Material supplied: Begin

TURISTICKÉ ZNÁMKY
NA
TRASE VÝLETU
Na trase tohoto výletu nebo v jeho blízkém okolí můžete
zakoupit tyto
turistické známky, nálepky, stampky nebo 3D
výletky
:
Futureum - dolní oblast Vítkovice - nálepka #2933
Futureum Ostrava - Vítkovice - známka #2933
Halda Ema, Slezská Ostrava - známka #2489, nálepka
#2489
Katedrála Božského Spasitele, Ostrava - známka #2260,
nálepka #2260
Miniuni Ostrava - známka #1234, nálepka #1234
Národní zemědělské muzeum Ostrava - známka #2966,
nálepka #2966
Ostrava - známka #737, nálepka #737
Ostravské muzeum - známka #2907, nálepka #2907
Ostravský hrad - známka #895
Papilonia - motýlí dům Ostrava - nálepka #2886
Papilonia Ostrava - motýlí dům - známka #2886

Material supplied: End

-- Task directions --
Rewrite all of the lines above, changing "motýlí dům" to "motýlárium" and leaving everything else as it is.

-- Task solution --
TURISTICKÉ ZNÁMKY
NA
TRASE VÝLETU
Na trase tohoto výletu nebo v jeho blízkém okolí můžete
zakoupit tyto
turistické známky, nálepky, stampky nebo 3D
výletky
:
Futureum - dolní oblast Vítkovice - nálepka #2933
Futureum Ostrava - Vítkovice - známka #2933
Halda Ema, Slezská Ostrava - známka #2489, nálepka
#2489
Katedrála Božského Spasitele, Ostrava - známka #2260,
nálepka #2260
Miniuni Ostrava - známka #1234, nálepka #1234
Národní zemědělské muzeum Ostrava - známka #2966,
nálepka #2966
Ostrava - známka #737, nálepka #737
Ostravské muzeum - známka #2907, nálepka #2907
Ostravský hrad - známka #895
Papilonia - motýlárium Ostrava - nálepka #2886
Papilonia Ostrava - motýlárium - známka #2886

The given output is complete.